# Paphiopedilum fowliei var. christianae ‘Ms.M’ HCC/AOS



## DrLeslieEe (Apr 2, 2022)

Awarded today with an HCC 77 points from AOS monthly judging today. Funny, of all the 5 plants I thought this one (added last minute) was the least to get an award lol. This is the album version of fowliei.


----------



## monocotman (Apr 2, 2022)

Lovely Leslie!
why do you think that they picked this one?


----------



## DrLeslieEe (Apr 2, 2022)

monocotman said:


> Lovely Leslie!
> why do you think that they picked this one?


Because the others were more dramatic. I’ll post updates on them.


----------



## Greenpaph (Apr 2, 2022)

Congratulations!


----------



## DrLeslieEe (Apr 2, 2022)

monocotman said:


> Lovely Leslie!
> why do you think that they picked this one?


Oops I misread the question lol. I think it’s because it’s rare plus having two flowers. In addition it’s not easy to grow.


----------



## Ozpaph (Apr 4, 2022)

But quality awards are based on flower quality and not easy/hard to grow or flower numbers. Was it bigger than prior awards?


----------



## DrLeslieEe (Apr 4, 2022)

Ozpaph said:


> But quality awards are based on flower quality and not easy/hard to grow or flower numbers. Was it bigger than prior awards?
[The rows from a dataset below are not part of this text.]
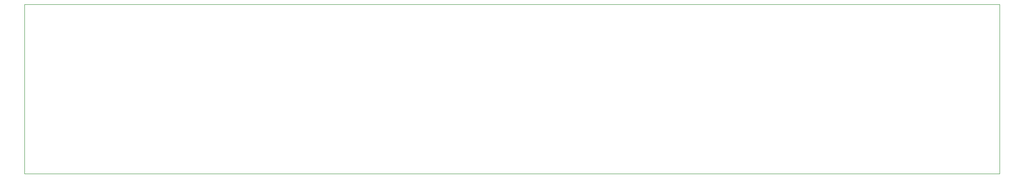
<source format=gbr>
G04 #@! TF.GenerationSoftware,KiCad,Pcbnew,(5.1.2-1)-1*
G04 #@! TF.CreationDate,2019-08-21T10:52:07-07:00*
G04 #@! TF.ProjectId,ER_Bus_Board,45525f42-7573-45f4-926f-6172642e6b69,rev?*
G04 #@! TF.SameCoordinates,Original*
G04 #@! TF.FileFunction,Profile,NP*
%FSLAX46Y46*%
G04 Gerber Fmt 4.6, Leading zero omitted, Abs format (unit mm)*
G04 Created by KiCad (PCBNEW (5.1.2-1)-1) date 2019-08-21 10:52:07*
%MOMM*%
%LPD*%
G04 APERTURE LIST*
%ADD10C,0.050000*%
G04 APERTURE END LIST*
D10*
X269240000Y-96520000D02*
X80010000Y-96520000D01*
X269240000Y-63500000D02*
X269240000Y-96520000D01*
X80010000Y-63500000D02*
X269240000Y-63500000D01*
X80010000Y-63500000D02*
X80010000Y-96520000D01*
M02*

</source>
Of course you’re right. It’s assume the size is matching before any scoring. And yes it matches previous awards in size of parts. But not bigger, thus the HCC vs AM or FCC.

I was only offering reasons why this one of five plants I brought in was scored. All others matched award sizes too.


----------



## Guldal (Apr 4, 2022)

Well done, Leslie. Congrats on the award! It's adorable!


----------



## NYEric (Apr 5, 2022)

DrLeslieEe said:


> Awarded today with an HCC 77 points from AOS monthly judging today. Funny, of all the 5 plants I thought this one (added last minute) was the least to get an award lol. This is the album version of fowliei.



Tells you something about Orchid Judges! 
Congrats!


----------



## Duck Slipper (Apr 10, 2022)

Excellent!


----------